Hi:
If you use ODS HTML or an HTML-based destination to create a file for Excel, you can pass a Microsoft format to Excel via the HTMLSTYLE attribute. If you use ODS TAGSETS.EXCELXP (an XML-based destination) to create a file for Excel, you can pass a Microsoft format to Excel via the TAGATTR attribute. This is a slightly different approach than PROC EXPORT. EXPORT creates a binary Excel file, and Excel treats the numbers you have using its default formats which are not always what you want. When you use HTML or Spreadsheet Markup Language XML to create ASCII text files that Excel can open, you have the ability to pass a Microsoft format via a style override -- that's because for either HTML or XML -- Excel will accept the format specification passed as a style change.
See these topics for more help:
http://support.sas.com/kb/32/414.html
http://www2.sas.com/proceedings/sugi28/012-28.pdf (page 2 about HTMLSTYLE)
http://support.sas.com/rnd/base/ods/odsmarkup/excelxp_demo.html#formats
http://support.sas.com/rnd/base/ods/templateFAQ/Excel1.pdf
http://support.sas.com/kb/34/242.html (tagattr example)
http://support.sas.com/resources/papers/proceedings09/016-2009.pdf (page 21 for TAGATTR)

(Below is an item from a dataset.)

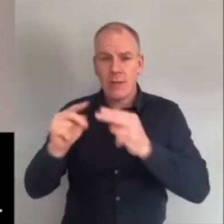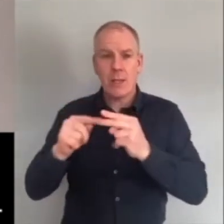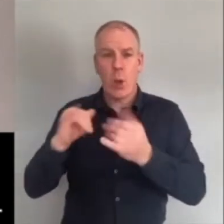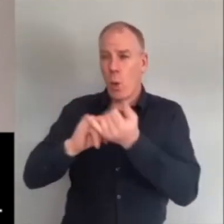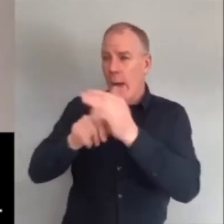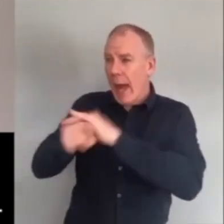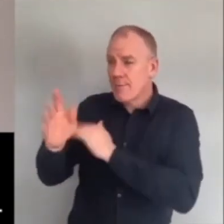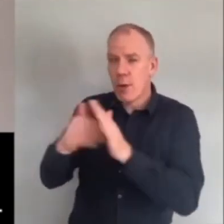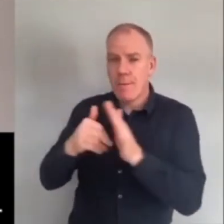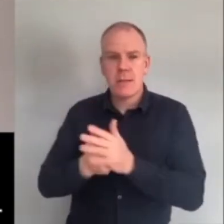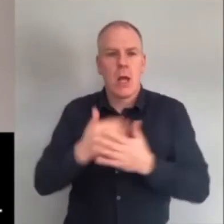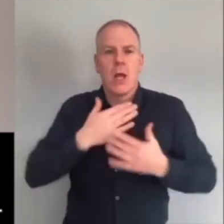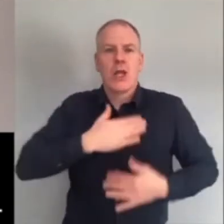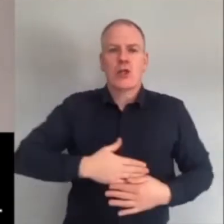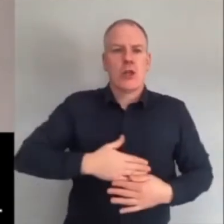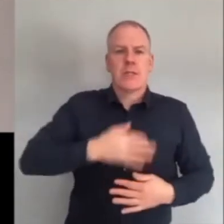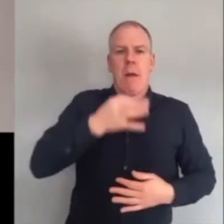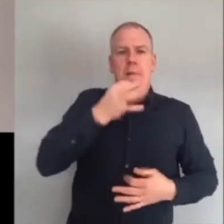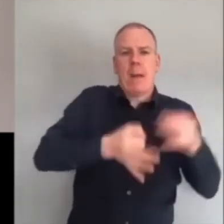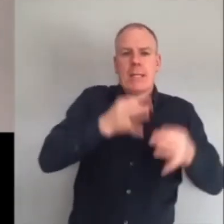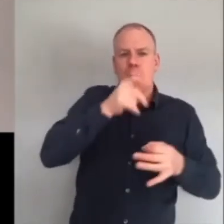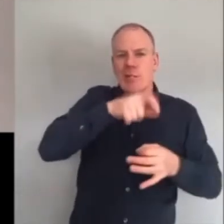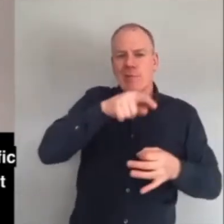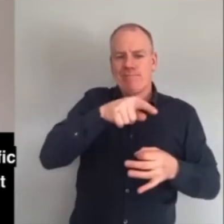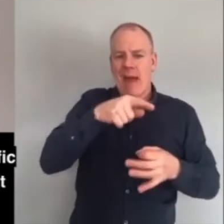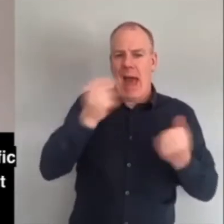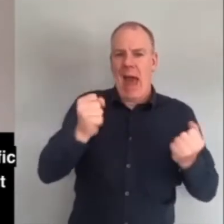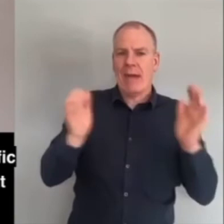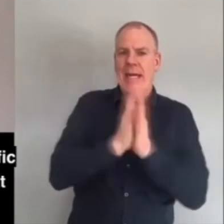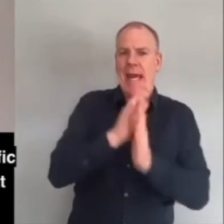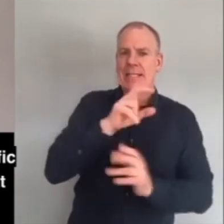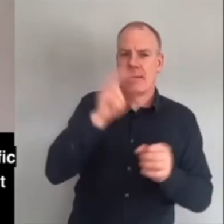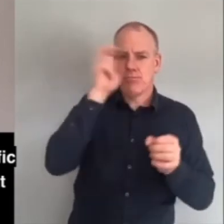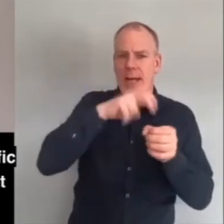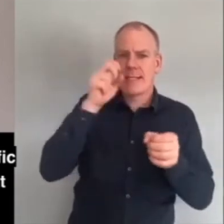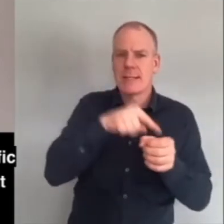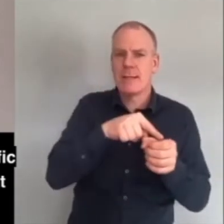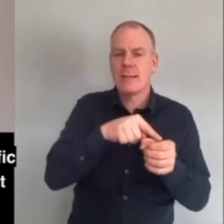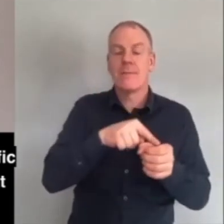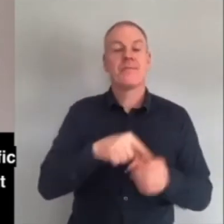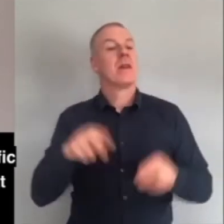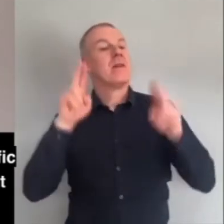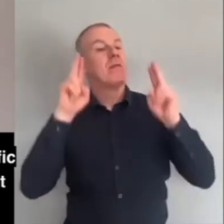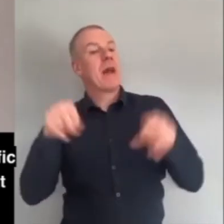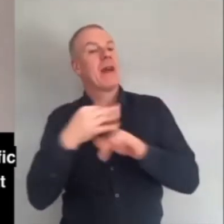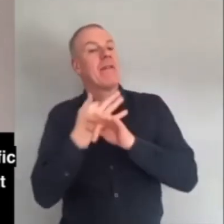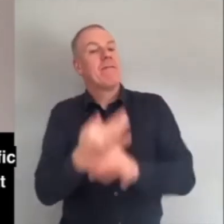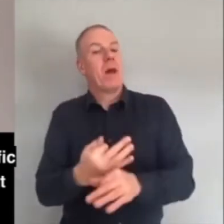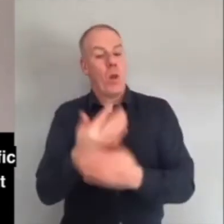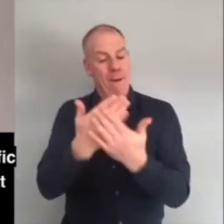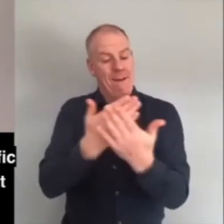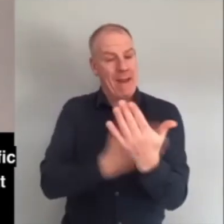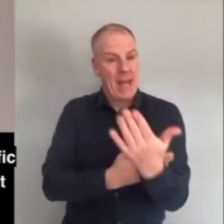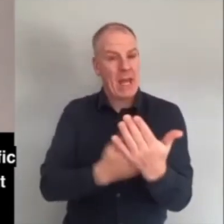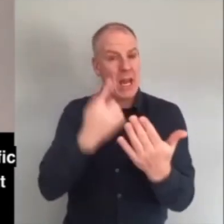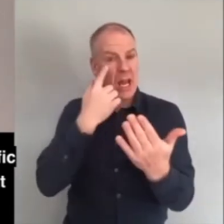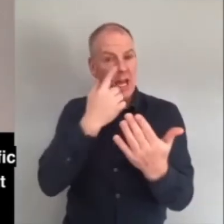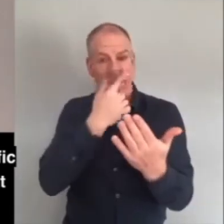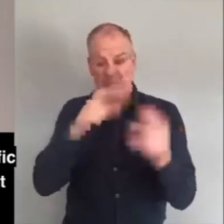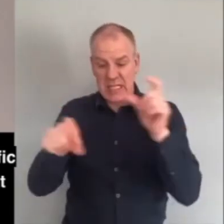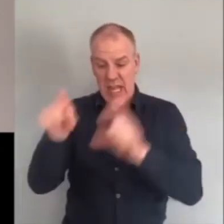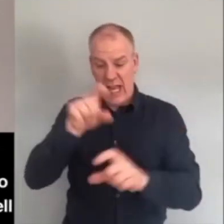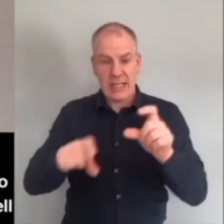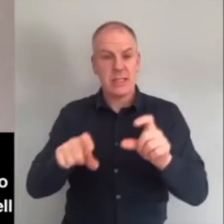politicians who obviously have an axe to grind. Now, if we can follow the legal scientific approach, it might help stop the next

The issue is that Excel only honors some numeric formats. For example, if you use a number (like zip code) with leading zeroes, SAS can show that number with the Z format, but Microsoft ignores the Z format. Sometimes, your big numbers turn into scientific notation. Some dates will work, others won't. Some monetary formats will work, some won't. I've never actually figured out how and when Excel decides to ignore my numeric format. But depending on how I create the file for Excel -- either HTML or TAGSETS.EXCELXP, I can pass in a Microsoft format to get Excel on the right path.